> **Extracto del documento**
Cierto aire de desesperación

Urrutia no fue claro del todo desde el púlpito de Ibaigane, o tal vez esté equivocado y en esta ocasión fue más transparente que nunca y contó todo lo que sabe sobre la negociación con Kepa

Cierto aire de desesperación
Jon Rivas
JON RIVAS

«Zorionak eta urte berri on». Ése fue el mensaje que más se entendió, pero para eso no hace falta convocar una rueda de prensa ni situar a los pretorianos en primera fila, como si la declaración institucional pudiera soliviantar a los periodistas de tal forma que provocaran una revuelta en los bajos del palacio de Ibaigane, que no fue el caso. El «Zorionak eta urte berri on» lo podemos leer por las calles en cualquier escaparate, antes de que los carteles de rebajas lo invadan todo.

Felicidades y un buen año nos desea el presidente del Athletic desde el púlpito del palacio en el que Jesús Guridi, maestro de Capilla de la Catedral de Santiago en Bilbao, tocaba el órgano para solaz de la familia Sota cuando aún no había televisión para entretenerse. Pero Urrutia, traje azul, corbata morada -que según los entendidos en la materia comunica confianza a los demás- no comunicó mucho más salvo apuntar un cierto cambio de postura, rayana en la desesperación, con el asunto de la renovación de Kepa Arrizabalaga.

Registros de una recopilación de datos
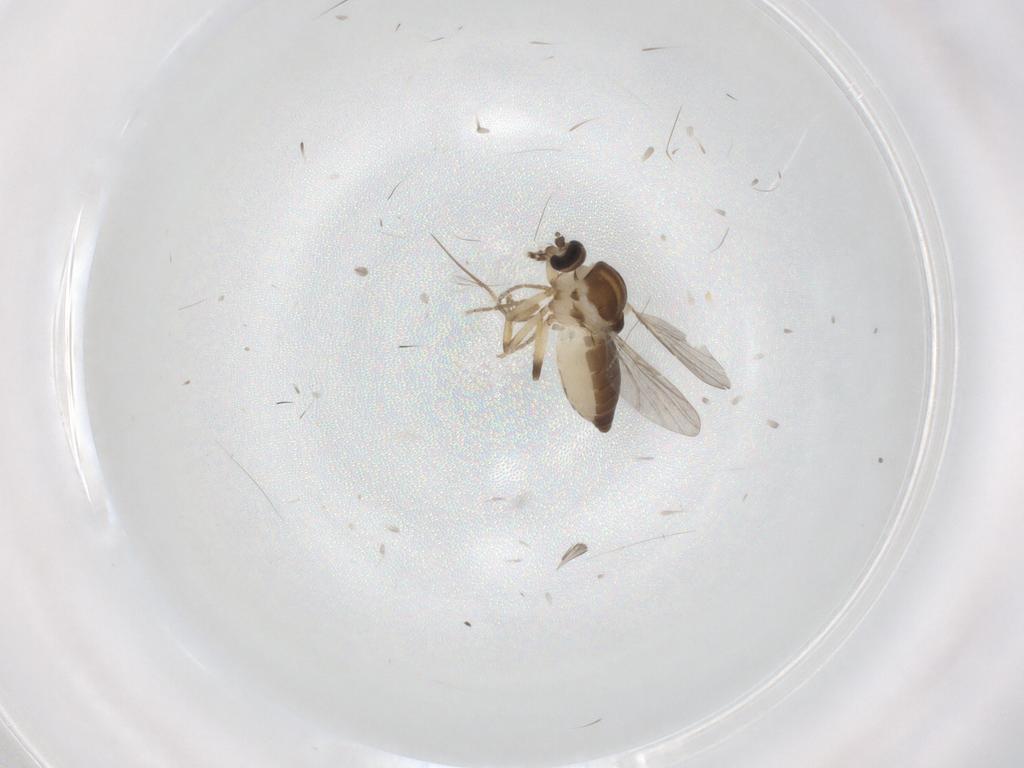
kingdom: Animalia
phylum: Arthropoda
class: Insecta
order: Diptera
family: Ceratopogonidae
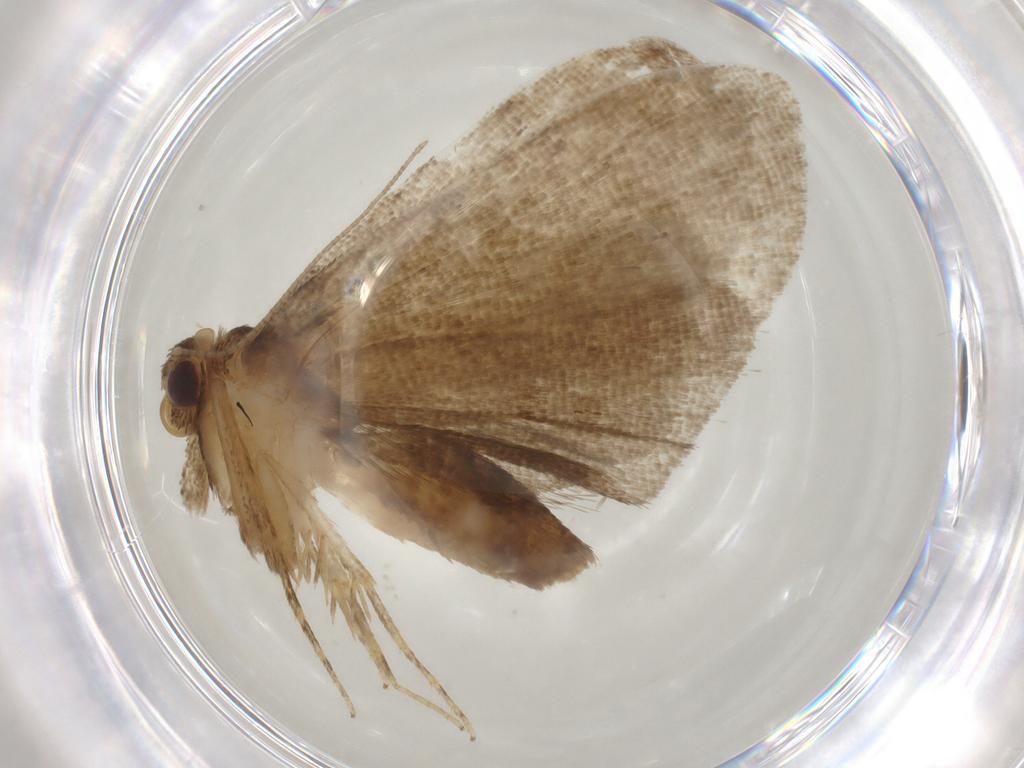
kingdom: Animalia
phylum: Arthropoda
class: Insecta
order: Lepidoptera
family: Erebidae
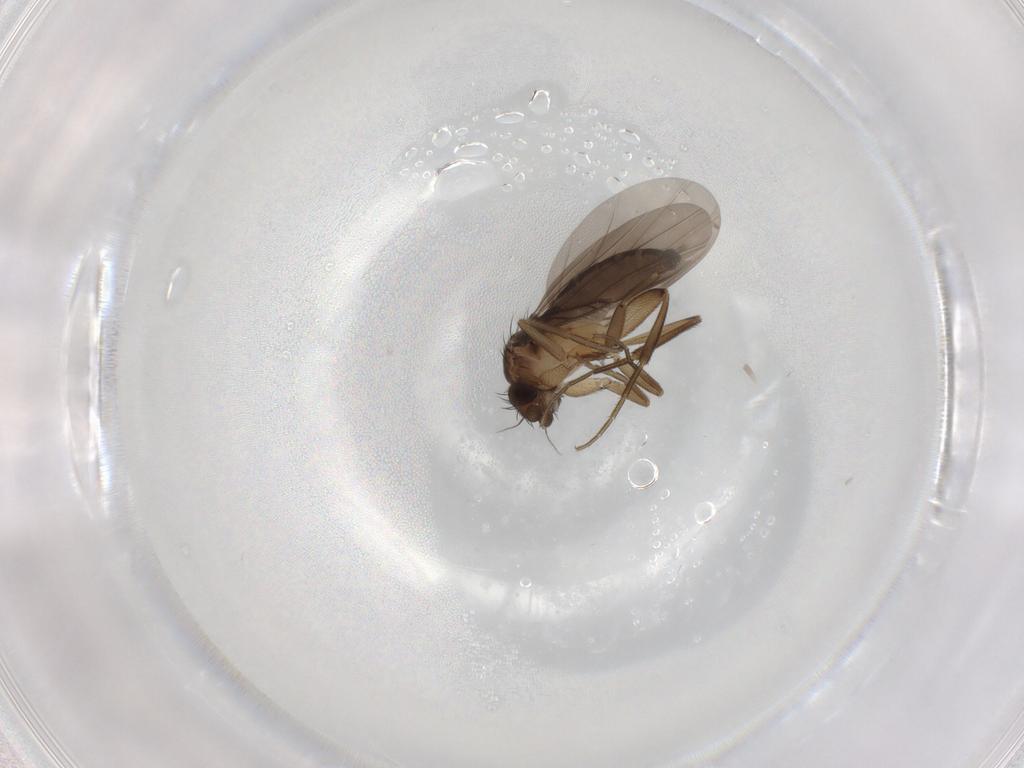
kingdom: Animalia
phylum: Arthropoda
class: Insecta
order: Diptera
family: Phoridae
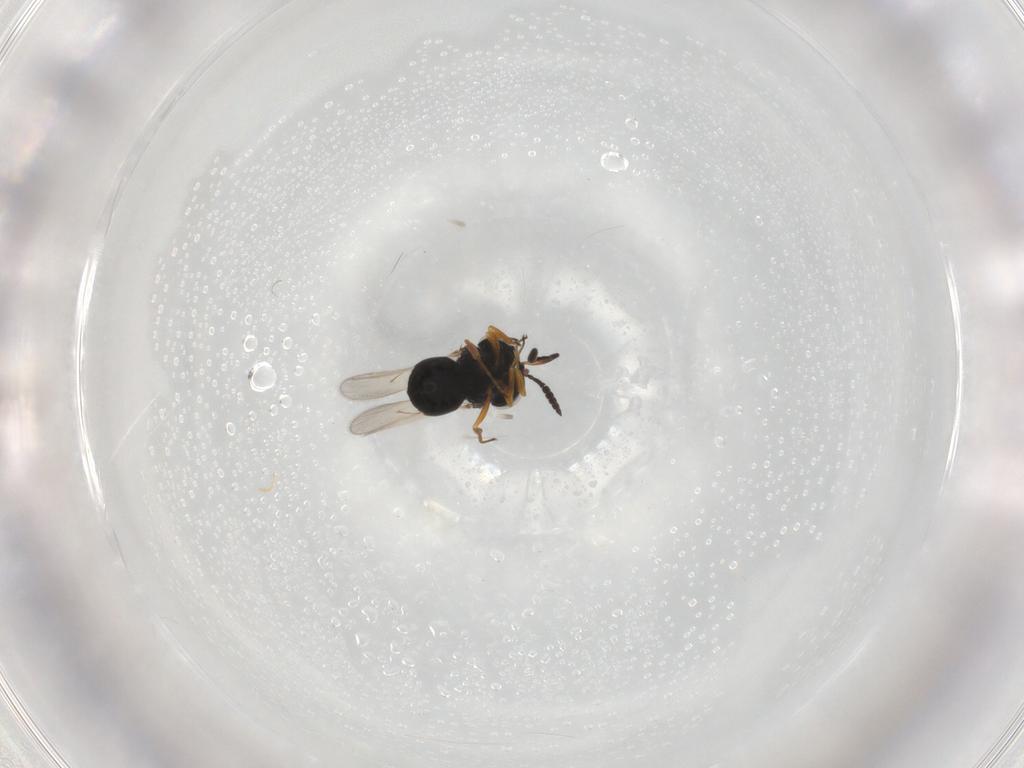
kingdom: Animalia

> **Instrucción de trabajo A**
Según el extracto, ¿de qué color eran el traje y la corbata de Urrutia?
> **Instrucción de trabajo B**
Reproduce del extracto, sin cambios, el fragmento que comienza en "Felicidades y un" y acaba en "de Kepa Arrizabalaga.".

> **Respuesta escrita A**
Traje azul y corbata morada.

> **Respuesta escrita B**
Felicidades y un buen año nos desea el presidente del Athletic desde el púlpito del palacio en el que Jesús Guridi, maestro de Capilla de la Catedral de Santiago en Bilbao, tocaba el órgano para solaz de la familia Sota cuando aún no había televisión para entretenerse. Pero Urrutia, traje azul, corbata morada -que según los entendidos en la materia comunica confianza a los demás- no comunicó mucho más salvo apuntar un cierto cambio de postura, rayana en la desesperación, con el asunto de la renovación de Kepa Arrizabalaga.